In many Marshallese atolls it was possible to walk from one islet to another on the connecting reef. At high tide the channels between islands were flooded, but at low tide they could be crossed without getting one's feet wet. The islets I saw on the horizon were much too far away for this. It was unfortunate that Ujae Island, located as it was on a remote atoll, was also far from its nearest island neighbors. But this inconvenience also gave those islands the allure of inaccessibility.
The pull of these islands—distant, mysterious, pristine—grew stronger with every day I spent on the tiny expanse of Ujae proper. I started to dream about these islets, feeling the same enchantment I had felt toward Ujae Island before that world had grown familiar.

What was it about islands that I found so alluring? It was this: islands are isolation, isolation is differentness, differentness is possibility, and possibility is hope.

I studied the map I had brought from Majuro. Ujae Island was a little boomerang tucked away in the far southeastern corner of long, skinny Ujae Atoll. Like every atoll, it was a necklace on the ocean: green islets were the beads, bright blue reef was the cord, and a deep blue lagoon was the neck. Ujae Atoll—a kite shape twenty-six miles long and seven miles across at its widest—was one hundred parts lagoon, ten parts reef, and one part land. The atoll's twelve islets, including Ujae Island, totaled only 0.72 square miles of land. Only Ujae Island was inhabited. By local standards, then, my island home was the very opposite of what any foreigner would think: large, heavily populated, and—compared to the wild desert isles that shared the same atoll—rather civilized.

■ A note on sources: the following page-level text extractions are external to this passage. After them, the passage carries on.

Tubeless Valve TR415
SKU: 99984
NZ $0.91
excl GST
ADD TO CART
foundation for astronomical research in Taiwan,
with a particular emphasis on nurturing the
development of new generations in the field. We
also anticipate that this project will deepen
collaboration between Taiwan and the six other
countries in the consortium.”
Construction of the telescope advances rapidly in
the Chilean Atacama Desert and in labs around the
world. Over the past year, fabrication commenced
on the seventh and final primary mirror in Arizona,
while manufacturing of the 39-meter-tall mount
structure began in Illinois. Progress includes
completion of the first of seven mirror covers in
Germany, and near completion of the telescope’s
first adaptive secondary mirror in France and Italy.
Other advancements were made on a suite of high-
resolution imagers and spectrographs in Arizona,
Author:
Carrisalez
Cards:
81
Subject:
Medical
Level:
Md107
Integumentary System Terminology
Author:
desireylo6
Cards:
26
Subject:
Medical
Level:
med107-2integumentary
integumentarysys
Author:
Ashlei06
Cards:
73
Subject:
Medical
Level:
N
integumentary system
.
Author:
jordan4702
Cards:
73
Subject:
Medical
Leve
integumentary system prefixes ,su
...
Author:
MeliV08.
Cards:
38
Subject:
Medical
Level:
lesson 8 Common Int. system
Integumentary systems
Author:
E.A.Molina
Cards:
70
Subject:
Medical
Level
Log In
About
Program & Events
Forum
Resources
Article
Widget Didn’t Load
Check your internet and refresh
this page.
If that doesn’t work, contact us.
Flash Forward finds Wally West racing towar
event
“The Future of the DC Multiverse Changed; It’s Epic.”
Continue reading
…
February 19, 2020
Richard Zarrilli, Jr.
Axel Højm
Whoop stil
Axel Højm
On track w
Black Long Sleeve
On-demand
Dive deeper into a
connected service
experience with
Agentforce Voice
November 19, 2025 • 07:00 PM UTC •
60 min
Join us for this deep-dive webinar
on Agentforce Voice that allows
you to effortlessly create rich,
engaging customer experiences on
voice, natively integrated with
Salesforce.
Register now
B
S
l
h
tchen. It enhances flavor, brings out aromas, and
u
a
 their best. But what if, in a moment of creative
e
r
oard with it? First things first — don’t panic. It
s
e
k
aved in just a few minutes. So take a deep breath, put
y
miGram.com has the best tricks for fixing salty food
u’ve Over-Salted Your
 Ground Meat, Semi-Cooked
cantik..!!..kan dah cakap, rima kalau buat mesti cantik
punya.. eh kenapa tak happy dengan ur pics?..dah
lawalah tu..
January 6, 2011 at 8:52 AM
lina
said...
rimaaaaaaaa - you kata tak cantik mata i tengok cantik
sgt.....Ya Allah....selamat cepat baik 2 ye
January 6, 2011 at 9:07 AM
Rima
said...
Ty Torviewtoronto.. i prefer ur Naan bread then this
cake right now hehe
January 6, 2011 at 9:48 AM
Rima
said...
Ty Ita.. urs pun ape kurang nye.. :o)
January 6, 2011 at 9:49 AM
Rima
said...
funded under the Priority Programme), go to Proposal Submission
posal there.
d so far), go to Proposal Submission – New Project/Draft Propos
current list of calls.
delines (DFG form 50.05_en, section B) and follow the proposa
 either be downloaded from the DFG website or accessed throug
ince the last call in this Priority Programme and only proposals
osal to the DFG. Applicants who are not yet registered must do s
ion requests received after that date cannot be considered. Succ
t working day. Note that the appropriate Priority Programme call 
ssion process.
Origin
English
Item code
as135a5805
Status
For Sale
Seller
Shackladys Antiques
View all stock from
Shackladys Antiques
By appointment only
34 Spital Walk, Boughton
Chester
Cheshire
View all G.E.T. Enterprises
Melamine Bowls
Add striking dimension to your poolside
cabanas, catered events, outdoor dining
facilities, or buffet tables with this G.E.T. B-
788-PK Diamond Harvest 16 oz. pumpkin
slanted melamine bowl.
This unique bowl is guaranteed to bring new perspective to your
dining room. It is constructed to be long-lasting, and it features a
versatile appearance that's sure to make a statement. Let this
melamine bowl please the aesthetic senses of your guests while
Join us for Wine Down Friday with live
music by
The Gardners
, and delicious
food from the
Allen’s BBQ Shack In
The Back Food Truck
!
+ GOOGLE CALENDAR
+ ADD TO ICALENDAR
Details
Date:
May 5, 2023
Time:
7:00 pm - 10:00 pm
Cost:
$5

A few families had dwelled on the outer islets until recently, but now everyone had moved to Ujae Island, lured by the airport's connection to the outside world. Men sometimes visited the uninhabited islands to collect food and make copra, but they usually stayed only a few days or weeks. Some of the islands were smaller than a city block, but they abounded with crabs, lobsters, seabirds, clams, and coconut seedlings, all of which had become scarce or extinct on long-inhabited Ujae. They also teemed with fish, sharks, and eels. So there was every reason to visit: my own burning curiosity, and my companions' perpetual pursuit of food.